Clearing Andy's Name
J.A. Jance introduces us to Joanna Brady in this first book of what would become a beloved twenty-plus book series. Joanna isn't a trained detective. She's a grieving widow who refuses to let her husband's murder go unsolved and his name be dragged through the mud. Despite having no law enforcement experience, despite being consumed by grief, despite skepticism from nearly everyone around her, she launches her own investigation.
The narrative cross-cuts between Joanna's determined pursuit of the truth and the perspective of Tony, the contract killer who shot Andy. We see the conspiracy from both sides - the widow piecing together what happened and the assassin whose choices destroyed her family. This structure creates mounting dread as Joanna's amateur investigation brings her closer to dangerous people who've already killed once.
Vulnerability and Strength Together
What makes Joanna compelling from page one is that Jance doesn't make her superhuman. She's grieving in that raw way that makes everything harder. She's scared. She doubts herself constantly. She has Jenny to raise alone now, and her mother Eleanor Lathrop has her own opinions about what Joanna should be doing. She's stepping into a world she doesn't understand, facing resistance from men who don't think she belongs.
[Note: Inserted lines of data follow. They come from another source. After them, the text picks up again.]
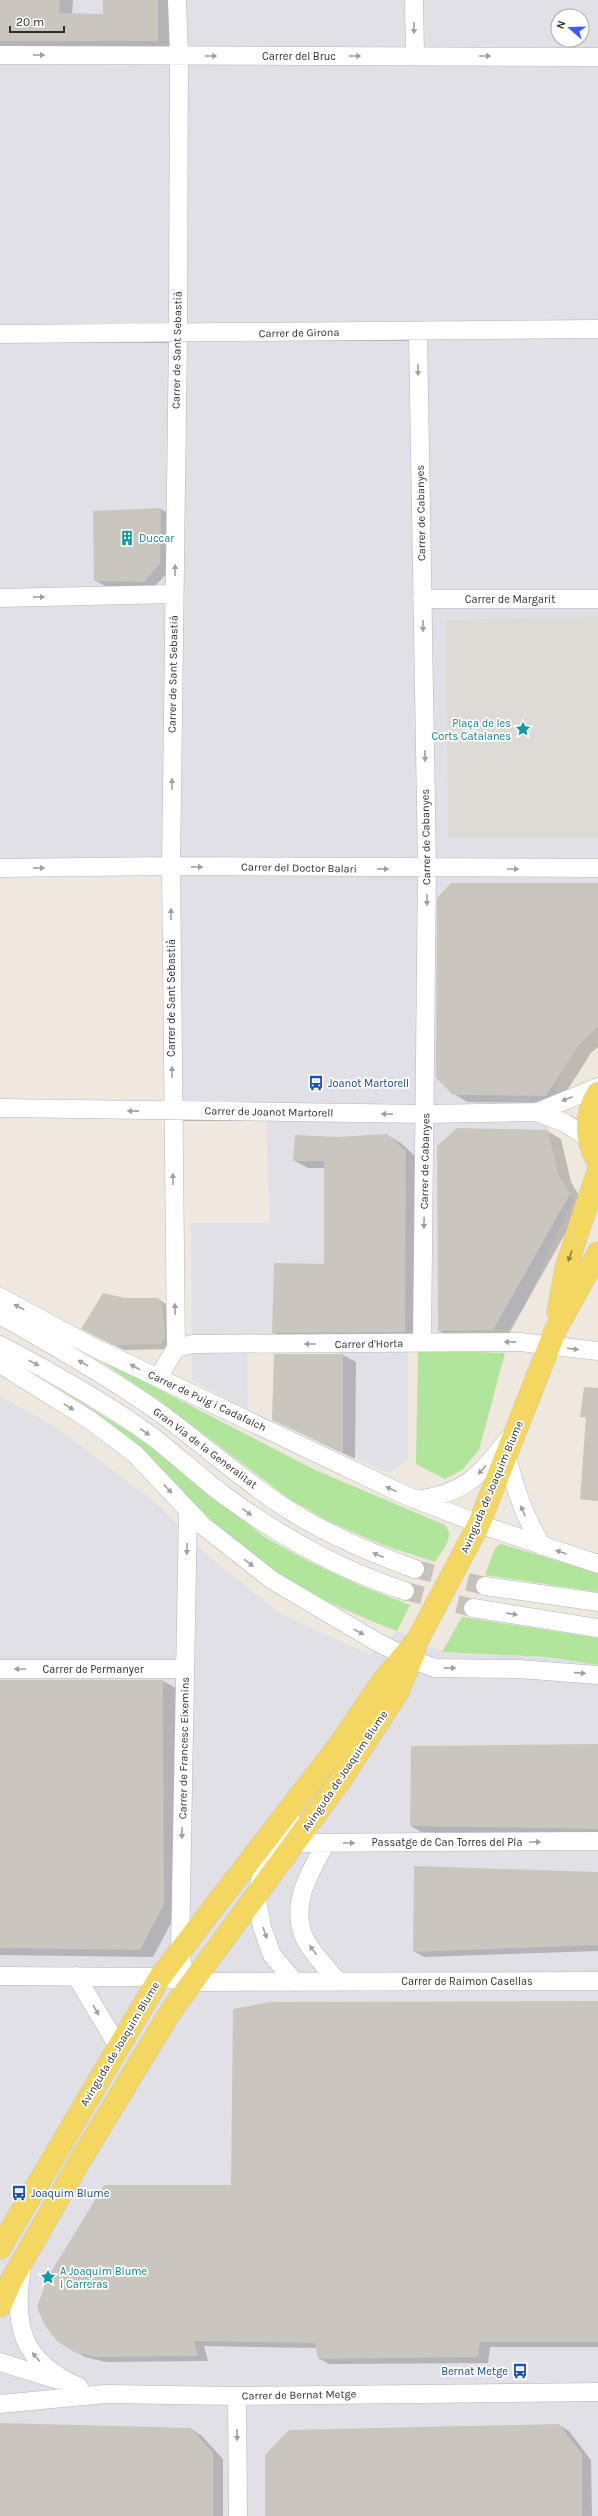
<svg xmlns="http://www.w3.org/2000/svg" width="598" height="2516" font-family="Karla,sans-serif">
<rect width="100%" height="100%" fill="#eee8df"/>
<!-- industrial -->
<path fill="#e2e0e7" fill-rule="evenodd" d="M0,0H598V1026L578,1046L563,1067L551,1102L548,1130L558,1174L573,1200L523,1310L508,1329L408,1335V1460L388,1473L343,1452L341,1336L247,1334L248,1410L192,1380L191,1223H270L266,1112L172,1111L170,866L0,868ZM558,16H582V40H558Z
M0,1396L57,1428L160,1506L209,1557L280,1613L370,1655L397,1631L442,1652L548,1657L598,1665V2516H0Z"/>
<!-- green -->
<path fill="#b1e59b" d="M418,1350L505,1353L479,1450L462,1470L445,1479L416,1464Z
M87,1352L315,1470L445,1525C456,1537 442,1550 435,1562L383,1545L330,1522L288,1498L156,1398Z
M50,1383L136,1436L266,1538L308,1561L361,1586L410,1605L397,1631C347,1612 299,1590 255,1558C206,1521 168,1473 122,1434C99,1416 74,1400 50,1383Z
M501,1544L598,1573V1592L485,1575L495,1548Z
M462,1617L598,1638V1665L548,1657L442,1652Z"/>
<!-- plaza -->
<path fill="#dedbd6" d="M598,616V838H448L446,620Z"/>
<!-- shadow -->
<path fill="#0003" d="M0,0H73L72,14L104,15V0H171V48H0Z
M161,509L171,515L170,570L154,587L105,586L94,580Z
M598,884V1047L591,1053L559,1103L467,1102L454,1094Z
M547,1131L561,1139L571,1182L583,1202L507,1337L452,1338L439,1331Z
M387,1135L401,1143L418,1159V1339L286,1340L273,1332L325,1265V1168H308L295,1161L338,1138Z
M125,1299H158L168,1305L171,1349L124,1350L93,1334Z
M343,1355L356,1362L355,1459L273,1420Z
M598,1389V1501L581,1499L587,1418L581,1416Z
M0,1680L163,1681L176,1688L177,1912L153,1957L0,1955Z
M598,1745V1834L421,1832L411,1826Z
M598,1873V1951L424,1957L414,1951Z
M598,2002V2347H490L488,2363L329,2364L318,2358L317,2348L204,2346L208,2361L106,2362L85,2357L59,2341L232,2186Z
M0,2424L191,2429L201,2435L223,2459V2516H0Z
M559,2425L569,2431L591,2460L592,2516H266Z"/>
<!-- building -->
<path fill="#cac6bd" d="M0,0H60L59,13L103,14V0H158V41H0Z
M161,508L160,564L144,582L94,581L93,511Z
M451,883H598V1026L578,1046L546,1096L453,1095L436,1078L437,898Z
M457,1128L548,1130L558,1174L570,1194L493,1330L438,1331L437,1146Z
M387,1134L406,1151L405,1332L272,1333L274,1263L324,1264V1161H293L295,1135L338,1137Z
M103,1293L125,1298H158L162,1305L165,1337L161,1344L113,1345L81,1329Z
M274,1354H343V1452L272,1420Z
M584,1387L598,1388V1501L580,1499L586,1417H580Z
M0,1680H163L164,1904L140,1950L0,1948Z
M598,1744V1829L410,1826L411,1746Z
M414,1866L598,1872V1945L413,1952Z
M598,2001V2342H480L478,2357L318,2359L315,2343L194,2341L198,2356L95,2357L74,2352L58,2342L45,2326L37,2307L48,2277L104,2185H231L233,2009L270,2002Z
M0,2423L191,2428L213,2453V2516H0Z
M559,2424L582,2454V2516H265V2455L289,2430Z"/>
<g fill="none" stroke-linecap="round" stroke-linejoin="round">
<!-- minor-tunnel -->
<path stroke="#c7c3bb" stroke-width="18" stroke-dasharray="18 9" stroke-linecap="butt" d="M415,1569L485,1586
M405,1591L473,1608"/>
<!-- minor casing -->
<g stroke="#b3b5c0" stroke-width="19">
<path id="minor" d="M414,0L415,56
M0,55L598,57
M418,331L427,869L422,1343
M0,334L598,329
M0,598L174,594
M422,599H598
M0,868L171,866L598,868
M0,1108L426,1114L537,1112L598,1087
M537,1112L565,1123L588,1138
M0,1297L91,1346L407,1496L479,1524L598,1564
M0,1315C54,1346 109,1377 160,1413C201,1443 239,1477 281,1505C323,1533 368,1552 415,1569
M0,1345C53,1373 105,1402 153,1437C176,1455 198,1475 221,1493C278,1535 337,1569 405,1591
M176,1348L171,866L178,334L179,55L177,0
M0,1364L90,1420L135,1454L202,1525L272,1580L377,1642L413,1660L435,1668L519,1669L598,1675
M158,1378L176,1348L193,1344L520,1342L598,1351
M507,1455C515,1490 524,1515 542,1546
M417,1500C468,1492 478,1476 509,1438
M188,1510L180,1952L183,1967L191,1982
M485,1586L598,1602
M473,1608L598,1628
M0,1669H185
M292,1822L265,1865L256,1895L262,1927L272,1955L295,1982
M296,1843L598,1841
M326,1843C310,1872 290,1903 304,1937C309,1950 328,1969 337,1981
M0,1976L160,1977L191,1982L598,1981
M76,1976L118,2046
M22,2268C12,2326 22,2362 79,2387
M0,2362L58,2380
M237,2396L238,2516
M0,2404L105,2394L237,2396L598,2392"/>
</g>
<!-- major casing -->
<g stroke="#c8c8c8" stroke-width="23">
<path id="major" d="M598,1093C584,1115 585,1140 598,1162
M558,1312L566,1268L598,1171
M0,2248L160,1977L339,1745L382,1682L418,1639L479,1524L556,1329L598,1253
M0,2306L11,2281L81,2159L171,2011L340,1781L398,1692L415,1650"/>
</g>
<!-- minor -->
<use href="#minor" stroke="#fff" stroke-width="18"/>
<!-- major -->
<use href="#major" stroke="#f3d760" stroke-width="22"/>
</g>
<!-- one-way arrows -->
<defs><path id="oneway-solid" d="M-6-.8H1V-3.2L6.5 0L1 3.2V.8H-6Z"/></defs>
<g fill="#a0a0a0">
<use href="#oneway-solid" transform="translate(414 28) rotate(90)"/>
<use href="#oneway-solid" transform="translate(39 55)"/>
<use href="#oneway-solid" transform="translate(211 56)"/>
<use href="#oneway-solid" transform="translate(355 56)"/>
<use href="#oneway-solid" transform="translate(485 56)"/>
<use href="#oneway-solid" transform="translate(418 370) rotate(89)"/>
<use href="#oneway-solid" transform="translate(175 570) rotate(-89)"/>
<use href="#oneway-solid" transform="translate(39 597) rotate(-1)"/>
<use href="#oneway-solid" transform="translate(423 626) rotate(89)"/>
<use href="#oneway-solid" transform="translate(425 756) rotate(89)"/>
<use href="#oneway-solid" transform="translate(172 784) rotate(-89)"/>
<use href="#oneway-solid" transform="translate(197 867) rotate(1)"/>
<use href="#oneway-solid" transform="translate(39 868) rotate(-1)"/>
<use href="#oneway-solid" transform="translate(383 869) rotate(1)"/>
<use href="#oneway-solid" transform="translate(513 869)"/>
<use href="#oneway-solid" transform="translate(427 900) rotate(90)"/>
<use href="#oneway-solid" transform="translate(171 914) rotate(-90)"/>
<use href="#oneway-solid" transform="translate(172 1072) rotate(-90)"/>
<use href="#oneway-solid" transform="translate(567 1099) rotate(159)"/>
<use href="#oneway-solid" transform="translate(133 1111) rotate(-179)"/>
<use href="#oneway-solid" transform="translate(387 1114) rotate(-179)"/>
<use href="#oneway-solid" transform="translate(173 1179) rotate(-91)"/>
<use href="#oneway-solid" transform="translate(424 1223) rotate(91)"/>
<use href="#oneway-solid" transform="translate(19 1307) rotate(-152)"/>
<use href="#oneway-solid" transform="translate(175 1309) rotate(-91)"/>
<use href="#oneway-solid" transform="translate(510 1342) rotate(179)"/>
<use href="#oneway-solid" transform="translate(310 1344) rotate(180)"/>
<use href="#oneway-solid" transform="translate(573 1349) rotate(7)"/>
<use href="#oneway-solid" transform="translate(34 1363) rotate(28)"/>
<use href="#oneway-solid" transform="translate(83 1363) rotate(-149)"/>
<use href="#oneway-solid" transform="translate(135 1367) rotate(-151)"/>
<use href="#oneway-solid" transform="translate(69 1407) rotate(32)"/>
<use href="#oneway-solid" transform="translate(145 1432) rotate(35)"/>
<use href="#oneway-solid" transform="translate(482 1470) rotate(132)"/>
<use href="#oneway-solid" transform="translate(168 1489) rotate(47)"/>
<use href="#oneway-solid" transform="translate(391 1489) rotate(-156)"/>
<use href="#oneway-solid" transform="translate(523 1511) rotate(-113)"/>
<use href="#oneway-solid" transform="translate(247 1512) rotate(36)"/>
<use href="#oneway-solid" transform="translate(187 1549) rotate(91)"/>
<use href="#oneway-solid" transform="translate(561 1552) rotate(-161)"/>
<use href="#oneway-solid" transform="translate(378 1555) rotate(-158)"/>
<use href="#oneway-solid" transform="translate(249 1563) rotate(37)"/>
<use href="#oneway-solid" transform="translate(512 1614) rotate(9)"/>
<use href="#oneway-solid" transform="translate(359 1632) rotate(28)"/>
<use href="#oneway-solid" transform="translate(450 1668) rotate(1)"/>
<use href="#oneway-solid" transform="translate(20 1669) rotate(180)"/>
<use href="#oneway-solid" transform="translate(580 1673) rotate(4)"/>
<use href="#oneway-solid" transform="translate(182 1833) rotate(91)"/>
<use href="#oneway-solid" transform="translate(535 1842)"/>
<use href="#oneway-solid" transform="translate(349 1843)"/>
<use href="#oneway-solid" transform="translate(265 1933) rotate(71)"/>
<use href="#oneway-solid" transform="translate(313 1950) rotate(-127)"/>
<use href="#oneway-solid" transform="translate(96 2010) rotate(60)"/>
<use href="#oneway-solid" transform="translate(36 2357) rotate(-130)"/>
<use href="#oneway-solid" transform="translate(237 2435) rotate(89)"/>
</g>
<use fill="#908246" href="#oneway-solid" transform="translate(570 1256) rotate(109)"/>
<!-- icons -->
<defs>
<g id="building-bare" transform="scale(1.2)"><path d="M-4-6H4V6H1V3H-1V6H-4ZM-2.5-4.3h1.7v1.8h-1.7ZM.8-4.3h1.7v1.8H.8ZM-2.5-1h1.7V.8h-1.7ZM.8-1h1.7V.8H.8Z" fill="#0f9aa8" stroke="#fff" stroke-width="2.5" paint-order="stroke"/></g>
<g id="sight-bare" transform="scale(1.2)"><path d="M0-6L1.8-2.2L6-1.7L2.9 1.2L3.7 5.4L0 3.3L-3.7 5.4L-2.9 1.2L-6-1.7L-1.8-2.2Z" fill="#0f9aa8" stroke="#fff" stroke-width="2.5" paint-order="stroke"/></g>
<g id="bus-bare" transform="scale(1.2)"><path d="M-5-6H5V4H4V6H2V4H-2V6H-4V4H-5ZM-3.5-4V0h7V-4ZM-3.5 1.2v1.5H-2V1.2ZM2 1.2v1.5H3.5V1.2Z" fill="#1a4fb4" stroke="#fff" stroke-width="2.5" paint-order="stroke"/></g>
</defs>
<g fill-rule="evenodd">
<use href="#building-bare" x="127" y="538"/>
<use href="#sight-bare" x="523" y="729"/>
<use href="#bus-bare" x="316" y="1083"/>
<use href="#bus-bare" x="19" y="2193"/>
<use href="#sight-bare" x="48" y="2277"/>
<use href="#bus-bare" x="520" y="2371"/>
</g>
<g text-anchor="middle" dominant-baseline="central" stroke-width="3.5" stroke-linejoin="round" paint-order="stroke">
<!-- street labels -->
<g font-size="11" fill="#2d2d2d" stroke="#fff">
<text x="299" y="56">Carrer del Bruc</text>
<text transform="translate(299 333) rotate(-1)">Carrer de Girona</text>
<text transform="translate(177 350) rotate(-89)">Carrer de Sant Sebastià</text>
<text transform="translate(421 513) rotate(-91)">Carrer de Cabanyes</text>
<text x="510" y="599">Carrer de Margarit</text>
<text transform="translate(173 674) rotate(-89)">Carrer de Sant Sebastià</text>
<text transform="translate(426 837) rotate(-91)">Carrer de Cabanyes</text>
<text transform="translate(299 868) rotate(1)">Carrer del Doctor Balari</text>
<text transform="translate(171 998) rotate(-90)">Carrer de Sant Sebastià</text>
<text transform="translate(269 1112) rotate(1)">Carrer de Joanot Martorell</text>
<text transform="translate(425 1161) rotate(-89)">Carrer de Cabanyes</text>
<text transform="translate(369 1344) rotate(-1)">Carrer d'Horta</text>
<text transform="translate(207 1401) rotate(25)">Carrer de Puig i Cadafalch</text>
<text transform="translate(205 1448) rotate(37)">Gran Via de la Generalitat</text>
<text transform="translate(492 1487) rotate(-67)">Avinguda de Joaquim Blume</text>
<text x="93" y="1669">Carrer de Permanyer</text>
<text transform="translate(184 1748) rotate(-89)">Carrer de Francesc Eixemins</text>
<text transform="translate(345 1771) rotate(-56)">Avinguda de Joaquim Blume</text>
<text x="447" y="1842">Passatge de Can Torres del Pla</text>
<text x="467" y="1981">Carrer de Raimon Casellas</text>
<text transform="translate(120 2044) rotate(-59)">Avinguda de Joaquim Blume</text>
<text transform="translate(299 2395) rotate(-1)">Carrer de Bernat Metge</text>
</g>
<!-- culture labels -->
<g font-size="11" fill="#0d838f" stroke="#fff" text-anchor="start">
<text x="139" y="538">Duccar</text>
<text x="511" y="723" text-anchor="end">Plaça de les<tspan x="511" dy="13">Corts Catalanes</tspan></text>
<text x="60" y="2271">A Joaquim Blume<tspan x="60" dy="13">i Carreras</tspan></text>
</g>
<!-- transit labels -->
<g font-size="11" fill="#164399" stroke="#fff" text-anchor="start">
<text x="328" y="1083">Joanot Martorell</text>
<text x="31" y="2193">Joaquim Blume</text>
<text x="508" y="2371" text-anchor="end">Bernat Metge</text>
</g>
</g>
<!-- north arrow -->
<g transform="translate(570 28) rotate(290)"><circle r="19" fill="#ffffff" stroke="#ababab"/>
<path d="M0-3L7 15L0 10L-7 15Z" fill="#3e5afc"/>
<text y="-6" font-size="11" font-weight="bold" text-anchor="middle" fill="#2d2d2d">N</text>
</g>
<!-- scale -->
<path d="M10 26v6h54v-6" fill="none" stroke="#2d2d2d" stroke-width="2"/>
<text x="16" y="26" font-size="12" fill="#2d2d2d" stroke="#ffffff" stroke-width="3" paint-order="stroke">20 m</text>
</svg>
But she does it anyway. Her vulnerability makes her relatable; her determination makes her admirable. With help from unexpected allies like Angie Kellogg, who provides crucial information about Andy's case, Joanna begins to uncover a conspiracy that reaches further than she imagined.
The Arizona Setting
The Sonoran Desert becomes almost a character in this novel. Jance captures everything about rural Arizona - the stark beauty, the oppressive heat, the unique mix of cultures, the way small towns hold onto their histories and grudges. Bisbee and Cochise County feel specific and real, not like generic Southwest backdrop.
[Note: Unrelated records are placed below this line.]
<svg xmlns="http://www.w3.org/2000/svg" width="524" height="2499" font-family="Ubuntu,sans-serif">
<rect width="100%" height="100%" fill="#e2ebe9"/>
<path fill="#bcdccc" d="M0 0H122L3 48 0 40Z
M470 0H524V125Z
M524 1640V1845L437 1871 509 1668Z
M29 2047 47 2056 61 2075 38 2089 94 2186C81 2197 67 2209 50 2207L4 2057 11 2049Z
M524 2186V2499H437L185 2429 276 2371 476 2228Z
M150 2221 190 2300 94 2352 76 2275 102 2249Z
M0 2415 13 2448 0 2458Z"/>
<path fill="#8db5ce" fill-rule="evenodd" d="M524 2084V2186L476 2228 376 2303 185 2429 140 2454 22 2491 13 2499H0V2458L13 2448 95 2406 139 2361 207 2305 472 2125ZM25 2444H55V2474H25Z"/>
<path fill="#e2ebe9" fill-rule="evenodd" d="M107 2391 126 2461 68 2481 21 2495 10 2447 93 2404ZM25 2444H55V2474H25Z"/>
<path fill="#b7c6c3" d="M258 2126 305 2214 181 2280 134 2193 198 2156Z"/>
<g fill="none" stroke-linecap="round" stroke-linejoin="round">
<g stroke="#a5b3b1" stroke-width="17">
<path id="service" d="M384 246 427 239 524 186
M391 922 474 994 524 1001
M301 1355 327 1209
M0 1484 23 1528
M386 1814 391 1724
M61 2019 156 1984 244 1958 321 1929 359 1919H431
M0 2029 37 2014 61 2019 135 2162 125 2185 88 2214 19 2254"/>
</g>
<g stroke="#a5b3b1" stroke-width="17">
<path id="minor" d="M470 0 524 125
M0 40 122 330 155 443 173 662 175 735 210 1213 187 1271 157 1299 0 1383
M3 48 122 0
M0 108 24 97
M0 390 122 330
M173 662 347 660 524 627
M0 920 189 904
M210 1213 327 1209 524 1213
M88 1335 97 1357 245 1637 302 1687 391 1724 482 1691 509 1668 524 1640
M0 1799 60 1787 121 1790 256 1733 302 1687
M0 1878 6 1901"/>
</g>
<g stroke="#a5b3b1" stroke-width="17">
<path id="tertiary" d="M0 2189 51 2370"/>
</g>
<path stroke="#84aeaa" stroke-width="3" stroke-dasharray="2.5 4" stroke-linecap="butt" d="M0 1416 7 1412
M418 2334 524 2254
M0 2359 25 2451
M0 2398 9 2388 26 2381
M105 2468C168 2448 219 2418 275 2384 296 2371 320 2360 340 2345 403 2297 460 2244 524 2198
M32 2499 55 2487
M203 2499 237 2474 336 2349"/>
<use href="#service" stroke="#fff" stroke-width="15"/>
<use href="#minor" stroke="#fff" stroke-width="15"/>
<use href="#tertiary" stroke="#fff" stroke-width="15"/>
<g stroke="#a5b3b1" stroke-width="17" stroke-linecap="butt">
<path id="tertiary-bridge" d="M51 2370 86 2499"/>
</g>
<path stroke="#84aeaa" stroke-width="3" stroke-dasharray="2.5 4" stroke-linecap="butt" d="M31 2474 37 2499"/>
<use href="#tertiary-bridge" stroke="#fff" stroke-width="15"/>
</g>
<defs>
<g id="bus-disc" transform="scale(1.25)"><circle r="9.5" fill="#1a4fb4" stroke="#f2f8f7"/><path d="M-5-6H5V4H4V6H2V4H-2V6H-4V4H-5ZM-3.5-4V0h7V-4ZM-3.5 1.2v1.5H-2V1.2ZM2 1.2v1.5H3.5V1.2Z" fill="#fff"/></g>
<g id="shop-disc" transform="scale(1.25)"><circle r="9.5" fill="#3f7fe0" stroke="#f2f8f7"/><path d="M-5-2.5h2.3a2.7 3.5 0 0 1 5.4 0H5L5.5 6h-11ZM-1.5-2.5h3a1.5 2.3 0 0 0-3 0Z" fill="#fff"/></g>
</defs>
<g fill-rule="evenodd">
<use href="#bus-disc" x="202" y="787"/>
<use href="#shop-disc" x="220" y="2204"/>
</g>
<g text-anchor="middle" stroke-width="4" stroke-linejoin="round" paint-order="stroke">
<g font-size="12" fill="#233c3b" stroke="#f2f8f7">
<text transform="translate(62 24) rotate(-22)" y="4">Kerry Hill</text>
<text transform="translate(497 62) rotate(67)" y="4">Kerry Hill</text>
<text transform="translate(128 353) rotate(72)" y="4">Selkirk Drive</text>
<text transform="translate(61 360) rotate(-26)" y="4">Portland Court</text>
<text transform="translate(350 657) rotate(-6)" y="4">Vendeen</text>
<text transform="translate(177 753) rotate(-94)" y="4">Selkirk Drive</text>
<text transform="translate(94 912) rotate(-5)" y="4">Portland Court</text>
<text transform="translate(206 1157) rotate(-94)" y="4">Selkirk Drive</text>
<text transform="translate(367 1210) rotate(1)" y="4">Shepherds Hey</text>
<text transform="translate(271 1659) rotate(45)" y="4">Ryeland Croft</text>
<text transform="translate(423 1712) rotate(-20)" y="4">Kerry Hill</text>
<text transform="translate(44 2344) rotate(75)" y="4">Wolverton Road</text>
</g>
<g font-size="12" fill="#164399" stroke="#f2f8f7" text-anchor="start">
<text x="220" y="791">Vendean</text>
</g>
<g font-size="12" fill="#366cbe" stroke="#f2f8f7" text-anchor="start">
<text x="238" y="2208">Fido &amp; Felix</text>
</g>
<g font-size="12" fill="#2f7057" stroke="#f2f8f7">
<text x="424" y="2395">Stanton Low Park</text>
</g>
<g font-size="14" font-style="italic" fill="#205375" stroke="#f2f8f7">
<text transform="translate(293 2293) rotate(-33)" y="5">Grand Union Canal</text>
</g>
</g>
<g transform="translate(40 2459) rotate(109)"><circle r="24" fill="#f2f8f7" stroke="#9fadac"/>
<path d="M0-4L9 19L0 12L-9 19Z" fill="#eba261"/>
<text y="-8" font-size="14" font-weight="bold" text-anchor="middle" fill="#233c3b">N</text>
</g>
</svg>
This isn't just scenery. The setting shapes the crime, the investigation, the people involved. Drug cartels operate across the nearby border. Small-town politics have long memories. Everyone knows everyone's business - which makes the accusations against Andy that much more devastating, and Joanna's quest that much more public.
Series Foundation
By the end, Joanna hasn't just solved Andy's murder - she's won herself a job as Cochise County Sheriff. It's an origin story that earns its conclusion. This book does everything a series starter should: establishes a protagonist worth following, creates a vivid distinctive setting, introduces supporting characters who will develop over time, and tells a complete story while leaving room for growth.
If you haven't met Joanna Brady yet, this is exactly where to start. And if you enjoy it, you've got over twenty books ahead of you.
Rating: 4.0/5 ⭐
Perfect for: Anyone looking for a great mystery series to start, fans of strong female protagonists, readers who love Southwestern settings and character-driven crime fiction.
Skip if: You prefer your detectives already established and confident, or grief narratives don't appeal to you.